Хотя причина жестокой расправы над Эрни так и осталась неясной, со временем этот случай стал одним из многих антисемитских оргий, знаменовавших собой приход к власти Адольфа Гитлера. Коммунистов в Штилленштадте было мало, демократов и вовсе не было, поэтому местная организация нацистской партии быстро направила весь огонь своей пропаганды против нескольких еврейских семейств, «запоганивших» город.

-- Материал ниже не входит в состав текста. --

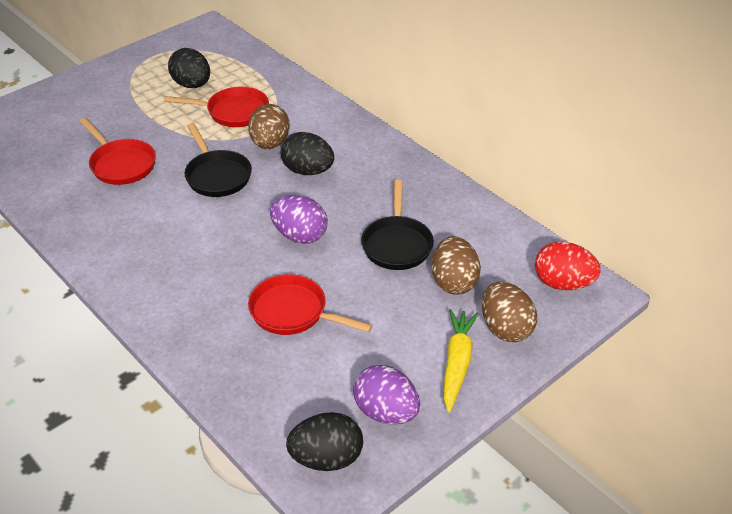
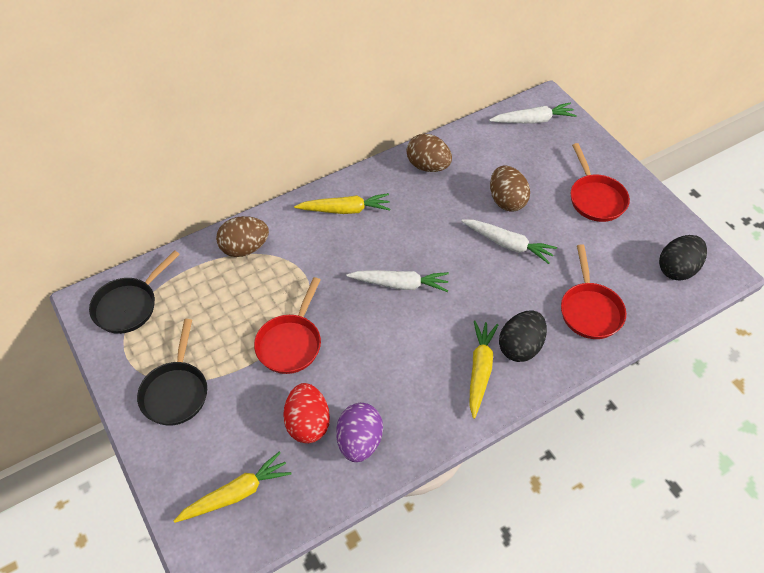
black egg: 3 -> 2
purple egg: 2 -> 1
white carrot: 0 -> 3
yellow carrot: 1 -> 3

После того, как Адольф Гитлер занял пост рейхсканцлера, немецкие евреи почувствовали себя, как пойманные в ловушку крысы, которым ничего не остается, как метаться в ожидании худшего.
— Не нужно было уезжать из Польши, — призналась однажды в своей вине Муттер Юдифь. — Прости меня, это все я натворила…
— Ну, ну, — ответил дед нежно, — как ты уйдешь от зла, если оно повсюду?
Это был 1933 год от пришествия в мир Иисуса Христа, доброго вестника неосуществимой любви.
1
Тревогу поднял господин Леви-отец. Как только Ригенштрассе осталась позади. Эрни почувствовал, что отец стал весь как натянутая струна. Это всегда случалось с ним по субботам по дороге в синагогу. Стоило господину Леви-отцу свернуть с Ригенштрассе на другую улицу, как он уже не увствовал себя в безопасности. То и дело оглядывался он по сторонам, вытягивал свою цыплячью шею, и даже его большие оттопыренные уши начинали шевелиться, так по крайней мере казалось Эрни. Но сегодня улица была такой уютной, такой мирной, а крыши поблескивали своими черепицами на солнце так весело, что нервозная суетливость отца невольно вызывала у ребенка непочтительное чувство. Подняв голову, Эрни заметил, что тонкие губы господина Леви тоже утратили покой: они дрожали, беззвучно смыкались и раскрывались, как у рыбы, вытащенной из воды. Вдруг вытянувшись в совсем тоненькую щелочку, они присвистнули: «Тсс», — и господин Леви-отец замер посреди улицы.
— Что с тобой? — спросил Мордехай.
И опять Эрни поразило хладнокровие деда. Казалось, ничто, не касающееся соблюдения заповедей, не может его тронуть. Старик отступил назад, поднес руку к бороде и безмятежно потрепал ее.
— Ну, что случилось? — повторил он с легким нетерпением в голосе, хотя серые, глубоко посаженные глаза его оставались безучастными к тревоге господина Леви-отца.
— Слышите? — спросил тот, прикладывая сложенные трубкой ладони к правому уху.